Exercise prompt
Repeat the data word for word, excluding every picture.

Source material

--------

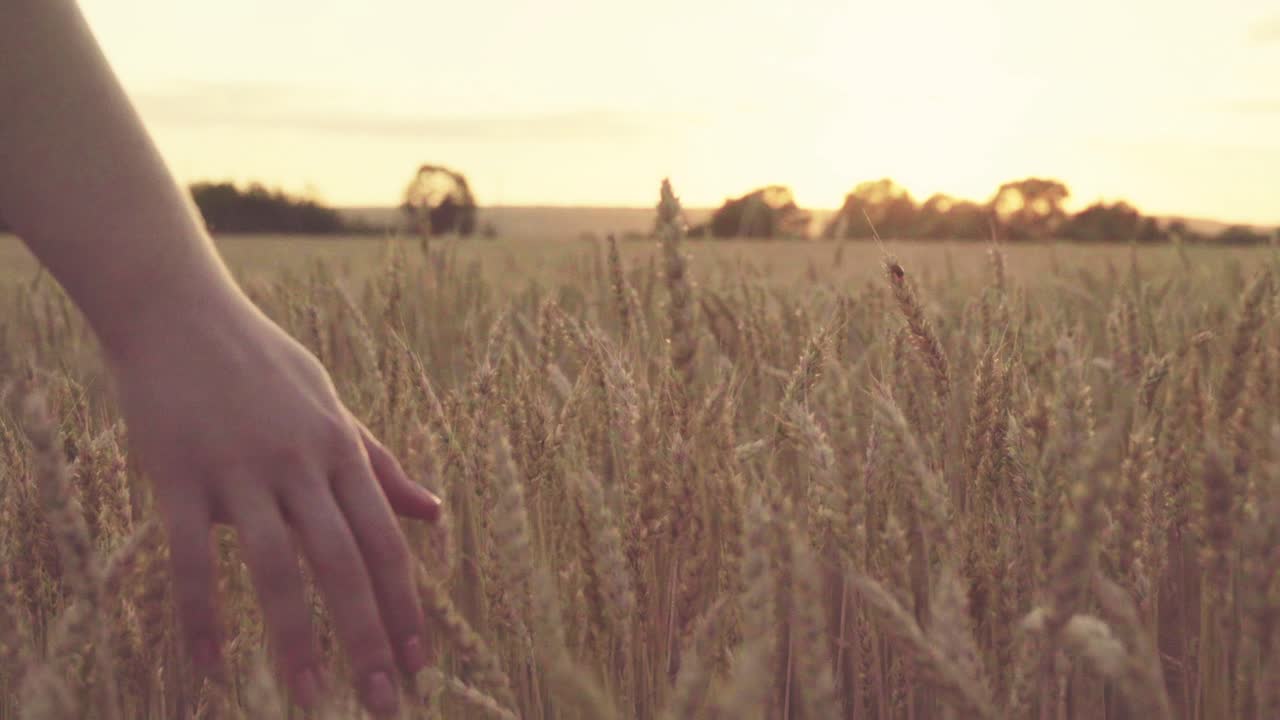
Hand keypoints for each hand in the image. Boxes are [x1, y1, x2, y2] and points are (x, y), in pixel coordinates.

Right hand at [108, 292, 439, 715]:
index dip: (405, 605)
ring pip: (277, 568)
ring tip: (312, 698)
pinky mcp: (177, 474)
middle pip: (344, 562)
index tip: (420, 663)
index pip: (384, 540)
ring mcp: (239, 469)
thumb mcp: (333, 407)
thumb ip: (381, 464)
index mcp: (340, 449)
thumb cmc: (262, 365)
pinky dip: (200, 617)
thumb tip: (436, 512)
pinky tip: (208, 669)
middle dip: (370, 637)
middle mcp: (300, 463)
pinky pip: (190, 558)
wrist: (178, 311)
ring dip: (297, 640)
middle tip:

--------

Task solution
Hand keypoints for each hand in the image. Boxes are [x1, y1, x2, y2] and points are (x, y), in pixel coordinates.

Right hand at [108, 292, 439, 715]:
index dip: (405, 605)
ring pip: (277, 568)
ring tip: (312, 698)
pinky mcp: (177, 474)
middle pip: (344, 562)
index tip: (420, 663)
index pip: (384, 540)
ring mcp: (239, 469)
thumb mcp: (333, 407)
thumb ip: (381, 464)
index mcp: (340, 449)
thumb cmc: (262, 365)
pinky dip: (200, 617)
thumb tip: (436, 512)
pinky tip: (208, 669)
middle dip: (370, 637)
middle mcp: (300, 463)
pinky pip: (190, 558)
wrist: (178, 311)
ring dip: (297, 640)
middle tip:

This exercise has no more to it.